Don't give up on her, as she could have a serious underlying problem. Your mentioning she 'wants to clean her apartment all day' might point to her having ocd - not saying she has, mind and I hope not, but I had ocd and it drove me to the edge. It also could point to much of her behaviour to you - but you have got to see her if she's within travelling distance.

I could not give up on someone unless did something so very terrible. Loneliness is so acute to say the least. Don't shoot youself in the foot by withdrawing.
 
Sounds like my brother and myself. I love him more than anything, but sometimes I just want to be completely alone.

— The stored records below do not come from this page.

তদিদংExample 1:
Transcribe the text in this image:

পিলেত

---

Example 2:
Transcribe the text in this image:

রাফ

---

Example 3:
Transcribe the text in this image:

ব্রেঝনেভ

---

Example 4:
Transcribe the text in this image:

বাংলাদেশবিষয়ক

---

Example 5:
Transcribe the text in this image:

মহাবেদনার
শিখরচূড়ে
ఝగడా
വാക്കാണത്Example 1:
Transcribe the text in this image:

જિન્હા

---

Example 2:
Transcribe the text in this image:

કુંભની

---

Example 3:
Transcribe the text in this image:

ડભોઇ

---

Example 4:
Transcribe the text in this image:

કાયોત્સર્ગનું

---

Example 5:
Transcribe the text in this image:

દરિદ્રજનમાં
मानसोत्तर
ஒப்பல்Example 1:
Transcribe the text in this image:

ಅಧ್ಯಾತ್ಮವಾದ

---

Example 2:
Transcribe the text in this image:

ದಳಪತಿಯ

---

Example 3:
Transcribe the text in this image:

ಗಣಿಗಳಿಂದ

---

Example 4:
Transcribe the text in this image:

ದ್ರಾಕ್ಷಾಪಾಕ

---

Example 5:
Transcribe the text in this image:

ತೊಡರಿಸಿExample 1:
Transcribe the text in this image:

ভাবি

I think she just needs to spend some time by herself. It doesn't mean she doesn't care about you.
 
I agree with mouse. It sounds as though she could have OCD. Giving up her job and her interests to clean her apartment all the time sounds like she has a serious underlying problem. Please don't give up on her-she may need you. And you need her as well.
 
Has she ever been assessed by a psychologist, bodeilla? Some of her behaviour sounds a bit alarming.
 
Her behavior is alarming. I've asked her out to eat and to coffee. She doesn't go for fear of gluten. This gluten thing just cropped up about a year ago. She got rid of her office chair. She says it hurts to sit. That was when she was playing games. But she gave that up too. And she gave her car away. She says it's better to walk everywhere. She might need some help, imo.

But she won't do it. She's afraid of the mentally ill. I'm bi-polar. She said she doesn't want me around her son. It's very hard to have a relationship with her. This is day two that she hasn't asked about why I called. It wasn't even anything major. I wanted to talk to her about adopting a cat. I just wanted to bounce ideas off of someone. I don't ask much of her because I know she can't give.

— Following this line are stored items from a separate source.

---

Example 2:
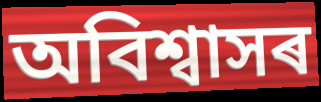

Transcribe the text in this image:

অবিশ্বাসৰ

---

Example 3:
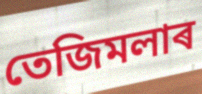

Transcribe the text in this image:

তেজিমলাৰ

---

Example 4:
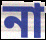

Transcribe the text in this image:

না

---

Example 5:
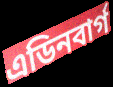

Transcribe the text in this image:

এডিনবাৰ্গ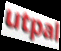
utpalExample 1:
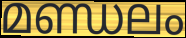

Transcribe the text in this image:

മണ്ഡലം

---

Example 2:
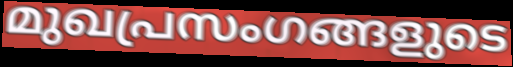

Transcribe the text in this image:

മുഖപ്രസംഗങ്ങളുടെ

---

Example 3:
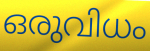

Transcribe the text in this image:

ഒരുവിധം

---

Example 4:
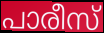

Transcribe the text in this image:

പാരീസ്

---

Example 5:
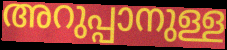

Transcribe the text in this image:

അറുപ്പാനുള്ളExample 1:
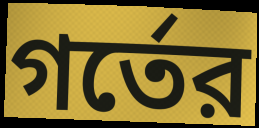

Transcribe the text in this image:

গর্তের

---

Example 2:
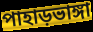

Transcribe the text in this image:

I'm tired of it all. It's very frustrating and sad.
 
bodeilla said:
Her behavior is alarming. I've asked her out to eat and to coffee. She doesn't go for fear of gluten. This gluten thing just cropped up about a year ago. She got rid of her office chair. She says it hurts to sit. That was when she was playing games. But she gave that up too. And she gave her car away. She says it's better to walk everywhere. She might need some help, imo.

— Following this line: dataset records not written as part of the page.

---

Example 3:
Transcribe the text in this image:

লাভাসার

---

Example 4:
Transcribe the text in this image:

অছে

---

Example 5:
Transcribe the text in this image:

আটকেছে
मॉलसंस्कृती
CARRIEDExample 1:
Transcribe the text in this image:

But she won't do it. She's afraid of the mentally ill. I'm bi-polar. She said she doesn't want me around her son. It's very hard to have a relationship with her. This is day two that she hasn't asked about why I called. It wasn't even anything major. I wanted to talk to her about adopting a cat. I just wanted to bounce ideas off of someone. I don't ask much of her because I know she can't give.

I'm tired of it all. It's very frustrating and sad.

It sounds as if she has mental health issues of her own. Maybe she isn't afraid OF the mentally ill, she is afraid of BEING mentally ill.

Try not to take it too personally. Also, don't set yourself up to be rescuing her if she does not want it. It won't do your state any good if she reacts badly, but be there if she does realise she needs help.

Things cycle around in life, like orbiting planets, sometimes one is close to someone, other times more distant. Trust it will come back around to a bit more closeness in the right time.
 
She is a year younger than I am... she's 48. It's like she's withdrawing from the world. But she never opens up about anything. We used to play games together but now she's got more important things to do.

I'm just having a bad day today. I need to start focusing on the other relationships I'm making... people outside my family.
 
I'm a big believer in friends being God's apology for family.

I hope you have a better day tomorrow. :)
 
I don't think wanting time alone is disrespectful, even when she's coming off as such. She may not even know what her tone truly sounds like to you. I can admit that several times, my tone sounded to some that I didn't want to be bothered, when that just wasn't the case.
 
It's good that I'm making friends. And who knows what is really up with my sister. I just have to get over it. It doesn't feel good to me, but that is my problem. It's my problem because I don't have anyone.
 
You have yourself, bodeilla. I know it's a conceit and ultimately not very comforting, but you do.